My biggest objection to this change is that it re-balances the machines in a very uneven manner. I for the sake of argument I will assume that each input/output belt takes up .5 tiles, because it can share the belt with another machine quite easily. tier 1 machines all had their sizes increased 50%. the collider is only increased in size by 11%. Assuming they were balanced for placement size and not effective belt size, this is rather uneven. it gets a little weirder though, because now the mixer is effectively bigger then the autoclave and and the other 2x2s. The poor centrifuge which was already hard enough to set up nicely is now effectively 8 tiles, and a shape that annoys me to no end.
Most of all I dislike the change because it is just really counter-intuitive. Most players will naturally assume machine butting as a natural extension of the rules, but blocking it feels like an arbitrary addition to the rules. Although arbitrary rules are sort of the essence of games, it does feel rather restrictive, which is generally not a good thing. The whole exports need to have a conveyor (which was a rule before the patch) feels a little arbitrary too, but at least it sort of had the justification of you needing to name the drug.
As it stands the no butting rule gives me a small twinge of annoyance every time I place a machine. I enjoy the game a little less as a result.

I don’t think the decisions were “arbitrary”. I can think of several reasons that the butting was removed. For one, it was easy to do and optimal. The idea behind machine butting is that you wanted to pack in machines as tightly as possible and use as little conveyor as possible. I can speculate that the devs wanted conveyor belts to be more prevalent and that the machine butting was too easy to do. So it’s not arbitrary, which implies it was simply changed out of whimsy. As for not being intuitive, I was actually thrown off when I discovered you could do machine butting because you couldn’t feed products directly into an output and now as a result of the machine butting bug being removed the game makes more sense to me.

Agreed, if anybody actually watched his video blogs, this is not a change, it is a bug fix. It was an error that allowed machines to be right up against each other. I find it much more balanced to have conveyors.

I don’t discount the fact that this was legitimately a bug, and was not intentional behavior by the developer. However, there is a concept called the Ascended Glitch

An ascended glitch is basically a bug that is enjoyed by the fans to the point where the developers decide to either just leave it in or even enhance it as a feature.
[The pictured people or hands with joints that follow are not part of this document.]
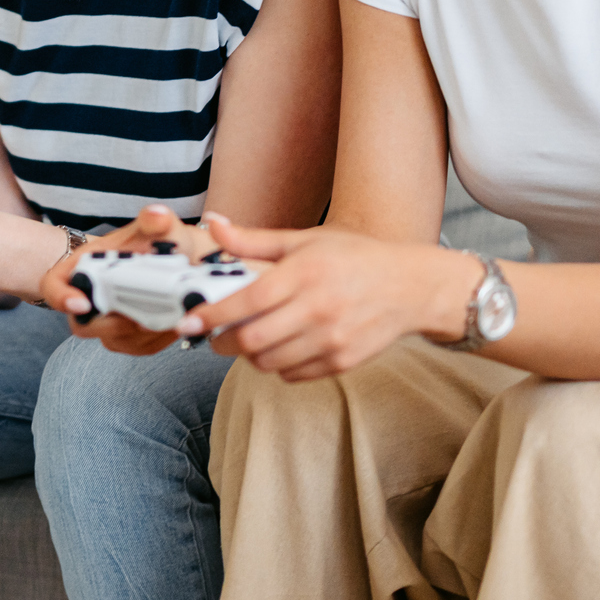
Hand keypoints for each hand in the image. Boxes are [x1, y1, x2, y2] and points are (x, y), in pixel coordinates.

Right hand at [40, 205, 223, 356]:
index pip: (54, 286)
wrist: (170, 259)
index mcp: (80, 268)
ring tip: (170, 319)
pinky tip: (175, 325)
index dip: (62, 297)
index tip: (83, 303)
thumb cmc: (155, 241)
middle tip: (144, 317)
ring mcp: (105, 322)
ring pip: (113, 340)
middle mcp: (87, 298)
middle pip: (84, 325)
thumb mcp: (156, 226)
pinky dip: (156, 341)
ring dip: (140, 334)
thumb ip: (156, 220)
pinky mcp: (126, 338)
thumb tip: (157, 216)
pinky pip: (135, 348)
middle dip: (115, 324)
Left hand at [180, 214, 483, 381]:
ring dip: (250, 355)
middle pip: (251, 340)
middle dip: (223, 343)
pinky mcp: (342, 361)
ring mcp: (331, 339)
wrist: (411, 287)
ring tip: (250, 339)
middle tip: (215, 336)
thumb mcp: (305, 240)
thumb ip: (255, 241)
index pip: (245, 301)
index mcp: (304, 273)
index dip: (211, 315)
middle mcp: (317, 308)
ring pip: (268, 362)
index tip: (188, 322)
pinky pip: (292, 374)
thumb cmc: (354, 258)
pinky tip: (281, 347)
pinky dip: (277, 365)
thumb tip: (213, 224)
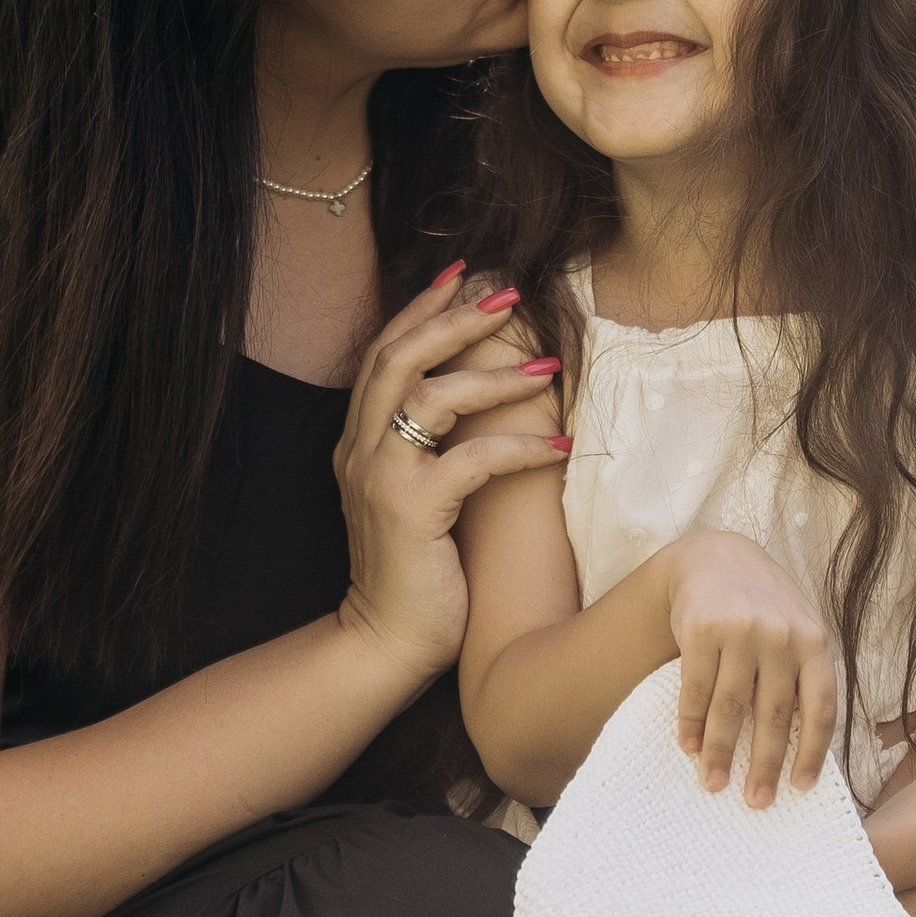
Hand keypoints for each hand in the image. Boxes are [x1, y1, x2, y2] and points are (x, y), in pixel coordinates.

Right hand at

The classic example is Street Fighter 2 and the combo system. Did you know that the concept of “Combos” in the fighting game genre was actually a bug? For anyone who’s a fan of fighting games, combos are bread and butter for the genre…but they were originally just a bug.

My plea to Tim is to turn machine butting into an ascended glitch. Heck, I’d be happy to swallow a penalty for using it (Maybe like a X% higher processing costs for machines that are butted up against each other). Having the option makes for some very tight builds and the satisfaction of cramming several major production lines into a tight space by utilizing every single square to their fullest potential.